Locarno Film Festival 2019
La 72ème édition de Locarno Film Festival a été très réussie : sa toute nouvelle directrice artistique Lili Hinstin a fait le choix de la diversité où les films asiatiques ont côtoyé les films d’Amérique latine et ceux d’Europe… Peu de films d’Afrique, mais une présence africaine dans de très nombreux films ! Quelques temps forts avec en particulier la projection du merveilleux « Höhenfeuer » de Fredi Murer (Léopard d’or en 1969) en sa présence, celle des Coréens Bong Joon-Ho, grand prix de Cannes avec son film « Parasite » et Song Kang-Ho, formidable acteur, qui nous ont offert un duo superbe d’intelligence et d’amitié, ou encore la remise du prix d’interprétation masculine au comédien Amérindien Régis Myrupu (non professionnel issus de la communauté tucano) qui a transcendé son personnage dans un très beau film brésilien « A fevre » de Maya Da-Rin.

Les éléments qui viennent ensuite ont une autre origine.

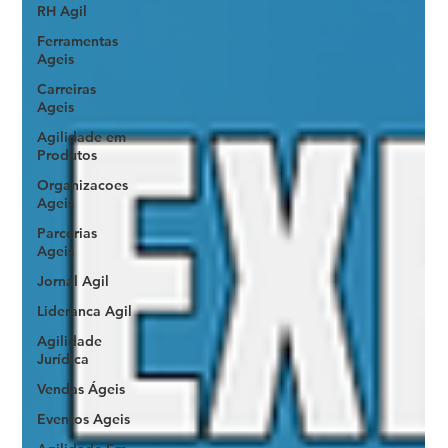
RH Agil
Ferramentas
Ageis
Carreiras
Ageis
Agilidade em
Produtos
Organizacoes
Ageis
Parcerias
Ageis
Jornal Agil
Lideranca Agil
Agilidade
Jurídica
Vendas Ágeis
Eventos Ageis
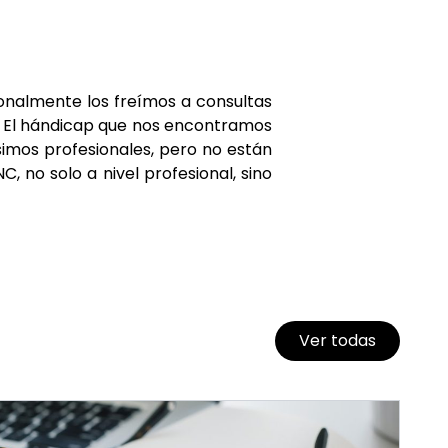
sonalmente los freímos a consultas
 El hándicap que nos encontramos
imos profesionales, pero no están
 no solo a nivel profesional, sino
Ver todas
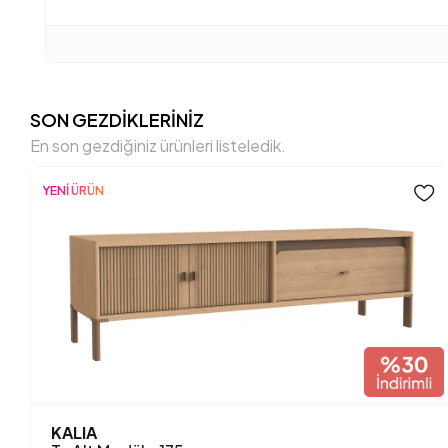
SON GEZDİKLERİNİZ
En son gezdiğiniz ürünleri listeledik.
YENİ ÜRÜN
KALIA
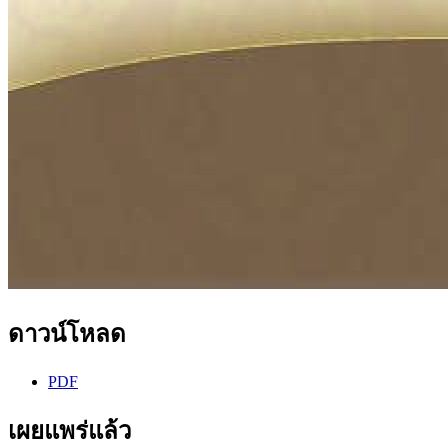
ดาวน์โหลด
PDF
เผยแพร่แล้ว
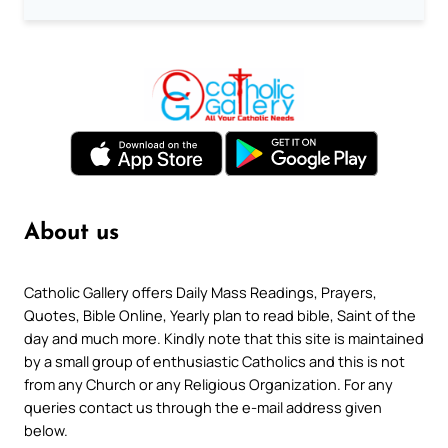
About us
Catholic Gallery offers Daily Mass Readings, Prayers,
Quotes, Bible Online, Yearly plan to read bible, Saint of the
day and much more. Kindly note that this site is maintained
by a small group of enthusiastic Catholics and this is not
from any Church or any Religious Organization. For any
queries contact us through the e-mail address given
below.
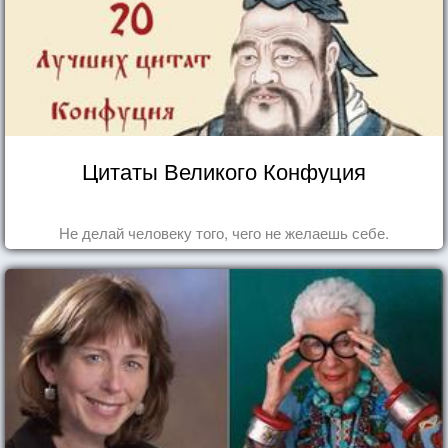
Цитаты Великого Конфуция
Не делай человеку того, чего не желаешь себе.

Parmi plus de 250 films, une pépite : Vitalina Varela. C’est le nom d’une femme Africaine du Cap-Vert arrivant à Lisbonne, filmée magnifiquement par Pedro Costa, un réalisateur portugais à découvrir « toutes affaires cessantes », comme nous y incite Jean-Michel Frodon (voir son article sur ce film sur son site slate.fr). L’histoire de Vitalina se fond dans l’obscurité du bidonville où elle arrive pour rejoindre son mari après 42 ans, 3 jours trop tard… Une histoire sombre pour un personne lumineuse dont le visage et le regard nous aident à approcher la profondeur de l’âme, comme dans les portraits de Rembrandt (que les critiques du monde entier ont cités) …. Une histoire africaine de l’immigration particulière, et pourtant ordinaire : un mari qui part pour vivre ailleurs sans plus donner de nouvelles. Qu’est-ce qui pousse ces hommes à partir sans jamais revenir ? La lâcheté, l’humiliation, l’indignité ? En tous cas, certainement pas une vie meilleure ! Dans Vitalina Varela, comme dans « Rencontrer mon père » d’Alassane Diago, que nous avons montré en juin lors de notre festival Une semaine Eurafricaine au cinéma sur « Regards croisés sur les migrations », la vérité de l’immigration n’est pas ce qu’on croit !
Afro Américains, Antillais, Africains du Sahel ou du Centre, on a pu les découvrir sur la Piazza Grande ou en compétition, et grâce à la rétrospective « Les Noirs au cinéma » Black Light, dans des films aussi divers et variés que « Do the right thing » de Spkype Lee, « Camille » de Boris Lojkine (prix du public 2019), « Rue Case Nègres » de la Martiniquaise Euzhan Palcy, « Daïnah la métisse » de Jean Grémillon, « West Indies » de Med Hondo, « La Noire de… » d’Ousmane Sembene, ou encore « Baamum Nafi » (l’histoire d’une famille déchirée dans le contexte de la montée du djihadisme dans une petite ville du Nord du Sénégal) de Mamadou Dia, récompensé du Léopard d’Or du concours des cinéastes du présent, un beau prix pour ce réalisateur sénégalais, que nous avions fait connaître à Paris lors de la 4ème édition du festival Une semaine Eurafricaine au cinéma avec son premier film « Samedi cinéma ».